Plan, Train and Achieve from Training to Operations: 31st MEU S-3
CAMP HANSEN, OKINAWA, JAPAN -- In order for a complex organization to work every part must work together and move cohesively. That is how the 31st Marine Expeditionary Unit works, largely thanks to the Marines in the S-3 section.
“The S-3 assures that all annual training is done, from Physical Fitness Tests to classes people need to complete,” said Master Gunnery Sgt. Jose A. Ruiz, the operations chief for the 31st MEU. “We also plan for future and current operations that are happening in the Indo-Pacific region.”
Being the Marine Corps’ only continuously forward-deployed MEU, operational planning is a crucial part of the 31st MEU; whether that be in the form of coordination with other units and countries, building and maintaining relations, or planning for the next exercise.
“The S-3 is an enlightening section to be a part of,” said Maj. Joshua W. Connors, the technical information operations officer with the 31st MEU. “Though the S-3 is heavy in training, we also maintain focus on future exercises while actively engaged in other exercises, and are consistently coordinating conferences with other countries for future operations.”
Along with maintaining a ready fighting force, the S-3 coordinates and improves exercises and operations. The S-3 doesn’t just look at what’s happening in the next month, they look forward up to two years in advance. In the midst of this process, they look for other ways to improve training from past deployments.
“The S-3 creates a post deployment brief for the 31st MEU command leadership every six months,” said Connors. “They take the brief to the pentagon to present to the commandant, congressmen and so on to advocate for the unit as a whole.”
All this planning would go to waste if the 31st MEU didn’t have their Marines and Sailors prepared for deployment; another side of S-3 is coordinating annual training.”
“That’s why the S-3 is so important,” said Staff Sgt. Todd R. Olmsted, the assistant operations chief for the 31st MEU. “Nothing happens without us.”
Not only are the future operations crucial, so is mission accomplishment. To complete the mission the Marines need their annual training completed and up to date. The S-3 shows their readiness for mission accomplishment and take care of Marines in the unit by creating a schedule and rosters for Marines to be notified on what training they need to do, and inputting the results in to Marine Corps Training Information Management System.
“The 31st MEU has such a high operational tempo that trying to get each Marine’s training done while in garrison is one of the harder things that the S-3 handles,” Ruiz said. “Our concern is making sure the Marines in our unit are taken care of, professionally.”
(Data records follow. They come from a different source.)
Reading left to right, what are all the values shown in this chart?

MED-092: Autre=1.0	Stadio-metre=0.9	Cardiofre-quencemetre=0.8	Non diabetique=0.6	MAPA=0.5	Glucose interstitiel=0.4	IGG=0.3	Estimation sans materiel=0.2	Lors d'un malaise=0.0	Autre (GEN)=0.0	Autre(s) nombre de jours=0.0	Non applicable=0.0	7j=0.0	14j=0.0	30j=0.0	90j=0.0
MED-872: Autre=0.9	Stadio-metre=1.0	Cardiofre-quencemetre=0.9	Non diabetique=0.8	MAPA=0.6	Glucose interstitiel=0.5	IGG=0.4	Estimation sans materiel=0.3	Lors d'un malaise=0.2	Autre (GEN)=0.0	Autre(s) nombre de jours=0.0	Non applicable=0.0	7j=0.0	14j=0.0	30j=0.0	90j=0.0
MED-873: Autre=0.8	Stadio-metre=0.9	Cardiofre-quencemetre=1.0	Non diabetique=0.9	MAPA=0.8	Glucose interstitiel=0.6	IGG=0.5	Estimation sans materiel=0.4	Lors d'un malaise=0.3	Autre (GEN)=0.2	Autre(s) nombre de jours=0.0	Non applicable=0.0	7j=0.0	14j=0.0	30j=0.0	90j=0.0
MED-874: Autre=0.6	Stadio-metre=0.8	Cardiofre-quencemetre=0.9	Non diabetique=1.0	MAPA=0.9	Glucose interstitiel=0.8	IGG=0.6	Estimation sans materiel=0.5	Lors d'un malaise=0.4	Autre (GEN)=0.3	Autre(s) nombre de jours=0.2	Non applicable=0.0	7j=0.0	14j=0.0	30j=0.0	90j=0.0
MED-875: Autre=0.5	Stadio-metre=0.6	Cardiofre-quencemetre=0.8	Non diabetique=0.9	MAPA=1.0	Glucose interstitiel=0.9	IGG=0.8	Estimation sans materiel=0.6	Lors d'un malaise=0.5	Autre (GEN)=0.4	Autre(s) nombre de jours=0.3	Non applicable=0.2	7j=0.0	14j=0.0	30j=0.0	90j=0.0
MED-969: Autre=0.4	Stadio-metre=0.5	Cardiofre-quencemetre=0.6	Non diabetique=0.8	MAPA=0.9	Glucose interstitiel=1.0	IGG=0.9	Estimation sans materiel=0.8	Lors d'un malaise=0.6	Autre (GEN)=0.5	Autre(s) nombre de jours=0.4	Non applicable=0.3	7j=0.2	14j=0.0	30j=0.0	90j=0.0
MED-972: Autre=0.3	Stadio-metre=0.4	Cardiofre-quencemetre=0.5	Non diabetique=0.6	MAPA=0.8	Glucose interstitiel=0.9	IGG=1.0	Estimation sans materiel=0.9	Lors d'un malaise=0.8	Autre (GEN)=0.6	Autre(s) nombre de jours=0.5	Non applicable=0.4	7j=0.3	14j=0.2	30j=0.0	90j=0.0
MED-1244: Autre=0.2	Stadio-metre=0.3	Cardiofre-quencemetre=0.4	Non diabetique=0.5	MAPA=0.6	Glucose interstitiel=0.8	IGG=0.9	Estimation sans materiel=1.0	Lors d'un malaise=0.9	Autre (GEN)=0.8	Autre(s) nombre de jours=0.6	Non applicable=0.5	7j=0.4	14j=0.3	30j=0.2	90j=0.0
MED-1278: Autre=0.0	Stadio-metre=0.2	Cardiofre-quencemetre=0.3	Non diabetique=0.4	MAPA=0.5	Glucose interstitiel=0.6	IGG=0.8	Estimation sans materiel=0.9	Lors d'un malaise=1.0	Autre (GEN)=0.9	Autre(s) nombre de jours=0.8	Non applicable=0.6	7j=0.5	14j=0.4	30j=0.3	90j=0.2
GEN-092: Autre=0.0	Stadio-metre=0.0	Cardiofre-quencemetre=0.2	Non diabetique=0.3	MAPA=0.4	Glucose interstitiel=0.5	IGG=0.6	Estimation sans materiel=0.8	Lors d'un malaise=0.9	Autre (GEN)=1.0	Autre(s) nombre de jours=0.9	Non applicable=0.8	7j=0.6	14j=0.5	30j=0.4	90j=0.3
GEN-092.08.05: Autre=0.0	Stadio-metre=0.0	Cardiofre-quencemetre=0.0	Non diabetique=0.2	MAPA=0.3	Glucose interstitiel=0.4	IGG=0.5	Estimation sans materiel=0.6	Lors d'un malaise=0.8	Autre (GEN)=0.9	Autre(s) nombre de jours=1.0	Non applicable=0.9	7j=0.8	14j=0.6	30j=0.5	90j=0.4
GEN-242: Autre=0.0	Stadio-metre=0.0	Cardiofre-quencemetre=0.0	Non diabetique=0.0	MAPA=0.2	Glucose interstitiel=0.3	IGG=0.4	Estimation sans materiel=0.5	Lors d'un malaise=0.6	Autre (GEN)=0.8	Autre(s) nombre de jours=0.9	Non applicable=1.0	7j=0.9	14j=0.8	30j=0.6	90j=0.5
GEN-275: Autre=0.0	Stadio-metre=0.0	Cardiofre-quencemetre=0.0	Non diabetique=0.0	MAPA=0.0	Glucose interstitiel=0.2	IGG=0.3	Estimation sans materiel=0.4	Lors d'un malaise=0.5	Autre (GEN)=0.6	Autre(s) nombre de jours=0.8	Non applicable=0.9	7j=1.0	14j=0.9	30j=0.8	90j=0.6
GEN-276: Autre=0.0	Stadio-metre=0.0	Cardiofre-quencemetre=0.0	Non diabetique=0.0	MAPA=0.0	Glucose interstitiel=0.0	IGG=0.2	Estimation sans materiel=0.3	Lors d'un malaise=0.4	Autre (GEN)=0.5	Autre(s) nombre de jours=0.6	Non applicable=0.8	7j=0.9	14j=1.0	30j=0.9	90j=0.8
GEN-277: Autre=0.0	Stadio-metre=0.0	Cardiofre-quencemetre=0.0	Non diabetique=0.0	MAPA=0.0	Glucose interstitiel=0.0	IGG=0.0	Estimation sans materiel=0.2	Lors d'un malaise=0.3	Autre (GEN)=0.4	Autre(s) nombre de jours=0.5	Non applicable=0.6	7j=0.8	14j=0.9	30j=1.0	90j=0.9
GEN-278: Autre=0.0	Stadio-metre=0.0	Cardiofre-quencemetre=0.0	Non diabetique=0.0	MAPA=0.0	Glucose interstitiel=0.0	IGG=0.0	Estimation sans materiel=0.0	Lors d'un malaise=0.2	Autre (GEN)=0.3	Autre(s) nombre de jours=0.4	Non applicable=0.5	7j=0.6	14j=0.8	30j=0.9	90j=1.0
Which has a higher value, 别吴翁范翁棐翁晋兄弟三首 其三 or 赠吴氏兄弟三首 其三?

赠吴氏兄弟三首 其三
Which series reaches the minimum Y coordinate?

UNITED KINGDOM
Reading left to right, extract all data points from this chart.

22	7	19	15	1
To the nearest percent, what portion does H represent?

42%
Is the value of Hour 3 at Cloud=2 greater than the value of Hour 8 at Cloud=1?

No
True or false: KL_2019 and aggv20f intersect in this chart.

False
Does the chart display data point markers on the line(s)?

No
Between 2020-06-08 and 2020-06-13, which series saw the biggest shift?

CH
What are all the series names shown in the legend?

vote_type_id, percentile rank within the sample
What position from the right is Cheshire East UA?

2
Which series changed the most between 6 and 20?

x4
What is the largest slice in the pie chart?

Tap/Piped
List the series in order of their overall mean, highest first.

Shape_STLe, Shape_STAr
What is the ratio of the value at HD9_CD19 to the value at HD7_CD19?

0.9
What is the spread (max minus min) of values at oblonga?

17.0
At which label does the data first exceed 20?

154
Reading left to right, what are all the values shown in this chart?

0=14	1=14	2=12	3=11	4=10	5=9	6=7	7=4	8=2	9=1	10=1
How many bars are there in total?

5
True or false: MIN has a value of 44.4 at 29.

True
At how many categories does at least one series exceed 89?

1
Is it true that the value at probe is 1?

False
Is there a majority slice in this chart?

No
Prior to deployment, the S-3 pieces together the requirements of individuals with the 31st MEU commander’s intent. This normally requires the coordination of Shallow Water Egress Training, height and weight, Physical Fitness Tests, the Combat Fitness Test, rifle qualification and any lance corporal seminars, corporals course, and sergeants course that Marines need in garrison and aboard the ships during deployment.
On deployment whether on ship or in other countries, the S-3 keeps training steady, from conducting multiple live-fire ranges from conducting multiple live-fire ranges including deck shoots, to night shoots, to any bilateral training with partnered countries that the MEU works with during deployment.
“If the S-3 stopped working, all training and operations would be at a standstill,” says Olmsted. “Marines wouldn’t get their training done, we wouldn’t deploy, scores wouldn’t be input and people wouldn’t get promoted.”
Benefits to being a part of the S-3 include, getting to see the impact that the section has on Marines just by being a part of the training and logging process, according to Olmsted.
“The thing that I appreciate about being a part of this section is getting to run alongside Marines during their PFT or CFT, seeing them achieve their goals and succeed in their Marine Corps future,” said Olmsted. “Just by me doing my job, I see the positive impact on the people I come in contact with.”